§ Testo della pagina:
_ _ _ _ _

Un’intervista/chiacchierata tra una pizza ed un caffè.

Figlio di immigrati italiani che nel dopoguerra partirono dalla ciociaria per trasferirsi nell’est della Francia, Bruno Colucci nasce e cresce a Parigi, negli anni in cui il made in Italy era sinonimo di cattiva qualità, ma non per lui, animato da sempre da un orgoglio italiano che lo accompagnerà lungo tutta la sua carriera.

Da un trentennio è former dirigente, direttore acquisti, logistica e marketing per l’azienda francese Carniato Europe che si occupa dell’import e distribuzione di prodotti italiani “di qualità” in Francia. Dettaglio non trascurabile, quello della qualità, su cui si basa tutta la ricerca e passione di Bruno Colucci e che tiene particolarmente a specificare. Sotto il suo impulso la società è cresciuta al punto di diventare il maggiore importatore e distributore di prodotti enogastronomici italiani in Francia, permettendo già 15 anni fa l’arrivo sul mercato francese di prodotti di nicchia a marchio DOP e IGP. La strategia “pacchetto Italia eccellente” è stata una missione quasi ambiziosa se pensiamo a quanto sia già forte la cultura enogastronomica francese e proprio per questo è considerato come il mercato più difficile. Agli italiani Bruno rimprovera il modo di fare poco consapevole, il voler arrancare invece di primeggiare, la poca attitudine a rivalutare quel patrimonio italiano fatto di territorio e beni culturali e dieta mediterranea. Da sempre, da italiano che guarda l’Italia dall’oltralpe, vede questo enorme potenziale sprecato e non riconosciuto, cresce e si forma inseguendo l’obiettivo di far conoscere ed apprezzare ai francesi la qualità dei prodotti italiani. Così nasce il lavoro di questo elegante personaggio, che mi accoglie nella sua stupenda casa nei Quartieri Spagnoli, in cui vive alcuni mesi l’anno quando è in Italia.

_ _ _ _ _

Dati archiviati

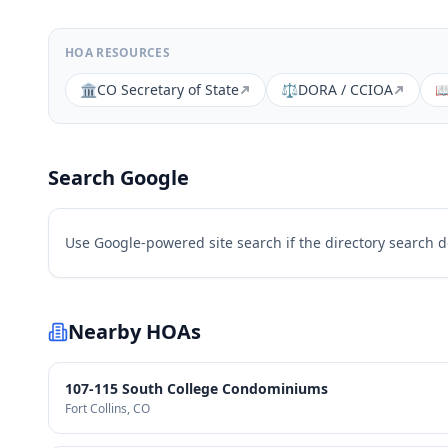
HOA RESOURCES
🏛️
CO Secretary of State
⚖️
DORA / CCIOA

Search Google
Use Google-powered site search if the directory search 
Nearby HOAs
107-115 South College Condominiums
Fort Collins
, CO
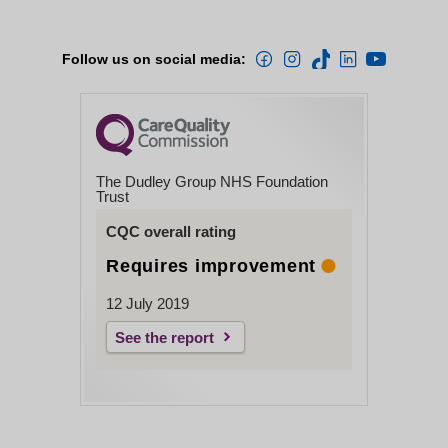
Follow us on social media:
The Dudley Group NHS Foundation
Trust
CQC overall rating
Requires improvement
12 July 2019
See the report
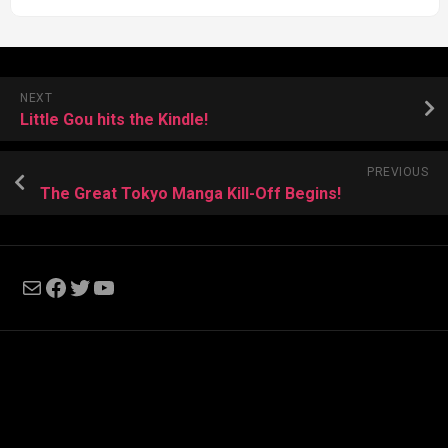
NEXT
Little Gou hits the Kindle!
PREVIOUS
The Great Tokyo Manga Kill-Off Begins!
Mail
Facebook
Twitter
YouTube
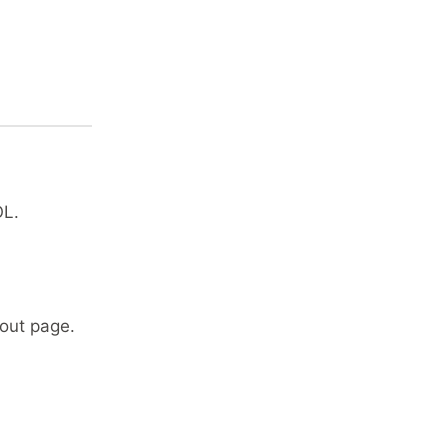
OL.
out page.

_ _ _ _ _

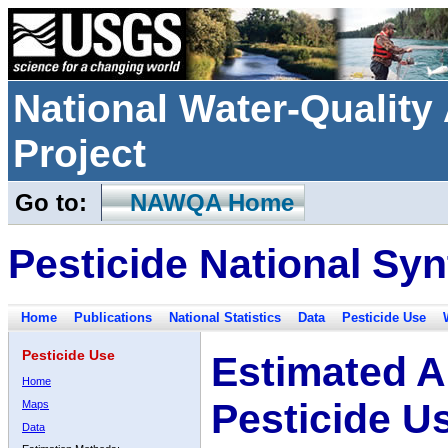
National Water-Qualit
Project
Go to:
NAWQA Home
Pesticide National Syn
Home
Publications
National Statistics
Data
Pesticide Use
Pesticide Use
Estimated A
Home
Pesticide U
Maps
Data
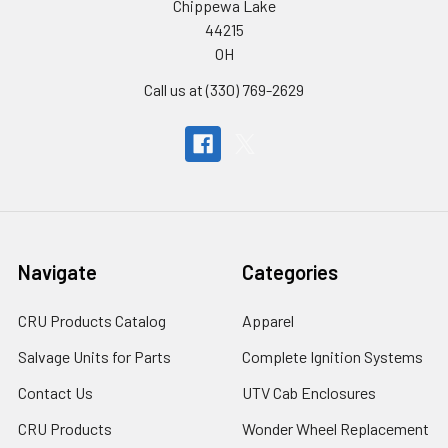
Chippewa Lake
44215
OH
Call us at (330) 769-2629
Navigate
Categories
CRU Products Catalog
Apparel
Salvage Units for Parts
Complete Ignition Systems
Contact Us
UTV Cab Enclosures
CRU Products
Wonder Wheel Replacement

_ _ _ _ _

§ Attività da svolgere:
1. Quali elementi compongono il patrimonio italiano che, secondo il ritratto di Bruno Colucci, gli italiani sono poco inclini a rivalutare?
2. Secondo il ritratto di Bruno Colucci, in quale zona si trova la casa dove vive alcuni mesi l'anno quando è in Italia?
3. Prosegui il ritratto di Bruno Colucci a partire dalla frase finale.

§ Soluzioni delle attività:
1. Territorio; beni culturali; dieta mediterranea.

2. Nei Quartieri Spagnoli.

3.
“Le strade sono due: segui il mercato oppure fai ai il mercato. Io ho scelto la seconda perché è l’unica capace di farlo progredire”

Raccontaci del tuo lavoro. In cosa consiste?

Più che un lavoro è un concetto globale. Gestire una azienda significa fronteggiare più lavori diversi. Tralasciando gli aspetti amministrativi e gestionali, il mio ruolo all’interno dell’azienda è stato quello di gestire gli acquisti in Italia, la logistica e il marketing. Sono tre aspetti fondamentali per questo tipo di attività di importazione e distribuzione ed è per questo motivo che non li ho mai delegati ad altri. Può sembrare presuntuoso ma sono aspetti che si muovono insieme, connessi l’uno all’altro e non possono essere suddivisi come accade nelle altre aziende. Bisogna metterli in armonia con gli obiettivi che mi prefiggo, bisogna inventarsi il modo per arrivare a questi obiettivi. È un lavoro che devi inventare ogni volta, totalmente creativo. Io mi sono inventato il mio lavoro partendo da un sogno: un obiettivo quasi irraggiungibile, che ti spinge ad andarci vicino, che ti fa progredire e dare sempre di più, sempre meglio in quella direzione. Così è stato per il mio sogno: portare la qualità italiana in Francia.

Come avviene la selezione dei prodotti, secondo quali principi?

Ormai la gamma è consolidata: in 15 anni siamo passati da 500 a 3000 prodotti. Per arrivare al mio obiettivo, al mio sogno, ogni giorno è un mattone, un tassello in più per costruire il mio grande disegno, ed ogni giorno bisogna far evolvere il prodotto. Come si fa? Comunicando, facendolo conoscere con il supporto di pedagogia, comprendendone la qualità e man mano che cresce questa consapevolezza nel mercato francese del prodotto italiano, lo si fa crescere ed evolvere: in verticale, aumentandone la qualità e in orizzontale, allargando la gamma.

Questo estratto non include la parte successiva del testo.